Sunday, September 4, 2016

"The Age of Romanticism" Response

There are many ways in which Romanticism represents political movements.  For example: Men were revered as the more "popular" poets, while women's literary work was not as studied or well represented.  Revolutions helped shape perceptions of the Romantic era, and continue to form modern perceptions today.  Thoughts on social mobility provided the literary world with many topics of political discussion.  Barbauld's Thoughts on the Inequality of Conditions attempted to bring social inequality to the forefront.  Another female author, Yearsley, supported the abolitionist movement with A Poem on the Inhumanity of the Slave Trade.  Many female writers of the time like Wollestonecraft were discussing the subjects of women's rights and education.  Women were often not taken seriously in their attempts to shed light on certain political and social movements.

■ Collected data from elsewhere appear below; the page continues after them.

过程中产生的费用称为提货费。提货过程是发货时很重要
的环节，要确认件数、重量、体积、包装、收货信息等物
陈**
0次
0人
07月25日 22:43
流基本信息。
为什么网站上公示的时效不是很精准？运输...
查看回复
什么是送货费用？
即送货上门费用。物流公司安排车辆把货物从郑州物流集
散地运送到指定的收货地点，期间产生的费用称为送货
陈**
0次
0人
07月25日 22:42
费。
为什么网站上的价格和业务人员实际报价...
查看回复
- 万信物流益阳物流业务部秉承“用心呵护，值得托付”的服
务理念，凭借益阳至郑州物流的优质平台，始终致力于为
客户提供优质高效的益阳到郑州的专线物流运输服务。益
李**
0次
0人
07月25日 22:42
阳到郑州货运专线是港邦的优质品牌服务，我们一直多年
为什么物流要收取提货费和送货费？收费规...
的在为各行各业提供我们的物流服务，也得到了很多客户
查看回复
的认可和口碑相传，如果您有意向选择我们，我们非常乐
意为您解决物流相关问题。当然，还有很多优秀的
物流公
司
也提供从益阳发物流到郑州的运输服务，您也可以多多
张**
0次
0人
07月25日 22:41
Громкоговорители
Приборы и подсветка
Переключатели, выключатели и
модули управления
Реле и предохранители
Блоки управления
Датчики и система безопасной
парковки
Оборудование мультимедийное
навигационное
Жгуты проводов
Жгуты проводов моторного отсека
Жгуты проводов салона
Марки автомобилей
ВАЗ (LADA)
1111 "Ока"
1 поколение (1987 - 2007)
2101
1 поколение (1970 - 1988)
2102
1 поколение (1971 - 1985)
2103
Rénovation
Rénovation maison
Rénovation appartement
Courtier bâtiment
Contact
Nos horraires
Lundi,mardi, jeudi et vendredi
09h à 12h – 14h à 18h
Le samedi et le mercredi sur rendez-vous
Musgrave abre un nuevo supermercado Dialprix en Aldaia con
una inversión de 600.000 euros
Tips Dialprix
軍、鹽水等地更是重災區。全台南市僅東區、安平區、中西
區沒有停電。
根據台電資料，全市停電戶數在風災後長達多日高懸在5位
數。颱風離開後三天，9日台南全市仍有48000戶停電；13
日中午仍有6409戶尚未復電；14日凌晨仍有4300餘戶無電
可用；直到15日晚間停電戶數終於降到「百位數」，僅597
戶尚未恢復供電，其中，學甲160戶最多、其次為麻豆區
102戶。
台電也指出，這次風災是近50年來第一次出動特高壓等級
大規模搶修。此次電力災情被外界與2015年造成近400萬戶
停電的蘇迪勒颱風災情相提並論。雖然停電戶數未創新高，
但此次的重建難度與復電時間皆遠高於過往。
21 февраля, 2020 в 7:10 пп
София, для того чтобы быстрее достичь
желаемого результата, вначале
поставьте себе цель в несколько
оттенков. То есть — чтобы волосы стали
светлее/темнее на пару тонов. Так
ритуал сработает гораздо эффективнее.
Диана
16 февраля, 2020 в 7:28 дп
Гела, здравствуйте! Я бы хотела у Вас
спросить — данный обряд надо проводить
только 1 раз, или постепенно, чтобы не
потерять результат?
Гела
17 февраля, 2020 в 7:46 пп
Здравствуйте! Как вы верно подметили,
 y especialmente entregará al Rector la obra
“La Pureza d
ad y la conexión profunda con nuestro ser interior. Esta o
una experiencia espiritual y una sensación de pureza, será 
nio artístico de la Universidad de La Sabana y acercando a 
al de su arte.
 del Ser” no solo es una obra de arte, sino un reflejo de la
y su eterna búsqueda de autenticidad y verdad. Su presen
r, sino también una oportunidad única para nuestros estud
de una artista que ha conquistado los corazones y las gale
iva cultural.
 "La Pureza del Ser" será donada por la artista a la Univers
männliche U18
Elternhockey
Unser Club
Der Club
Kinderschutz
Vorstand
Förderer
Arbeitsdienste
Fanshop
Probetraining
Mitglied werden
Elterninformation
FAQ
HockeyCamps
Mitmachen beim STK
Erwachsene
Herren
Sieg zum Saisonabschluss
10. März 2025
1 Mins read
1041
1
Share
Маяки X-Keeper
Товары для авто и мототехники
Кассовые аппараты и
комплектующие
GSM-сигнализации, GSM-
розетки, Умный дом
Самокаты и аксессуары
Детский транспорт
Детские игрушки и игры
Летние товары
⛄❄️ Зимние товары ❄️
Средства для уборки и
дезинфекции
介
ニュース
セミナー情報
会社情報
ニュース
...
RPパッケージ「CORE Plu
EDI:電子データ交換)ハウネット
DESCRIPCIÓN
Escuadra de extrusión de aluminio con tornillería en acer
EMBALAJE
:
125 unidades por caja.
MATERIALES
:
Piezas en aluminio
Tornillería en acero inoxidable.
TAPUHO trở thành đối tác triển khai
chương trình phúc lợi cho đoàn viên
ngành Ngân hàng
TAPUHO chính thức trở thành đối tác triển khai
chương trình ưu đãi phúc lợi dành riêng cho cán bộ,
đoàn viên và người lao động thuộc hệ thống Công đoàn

The most common (and repeated) form of philosophical movement discussed throughout the reading was the idea that nature is central to existence.  Barbauld's "Eighteen Hundrend and Eleven" observes the relationship between humans and nature. 
Romanticism was heavily based on the ideas of imagination, originality and the parallels between emotion and reason.  This literary movement was helped characterized by writers such as: Mary Shelley (Frakenstein), Mary Robinson (Elegiac Sonnets) and Jane Austen (Sense and Sensibility).  Poetry also played a huge role in the Romantic literary movement.  Robinson's Sapho and Phaon was a popular and acclaimed series of poems.  Not all female writers were taken seriously by male authors or the public, but they still played a major role in the progression of political, philosophical and literary movements.
The novel, Frakenstein is a prime example of how women's literature was successful and widely read, but still overlooked in comparison to men's literature.  Although women writers of the Romantic period received public attention, it seems to me as though their work is more appreciated in modern time.  Our current perceptions are affected more so now by women's literature than perceptions of the time period.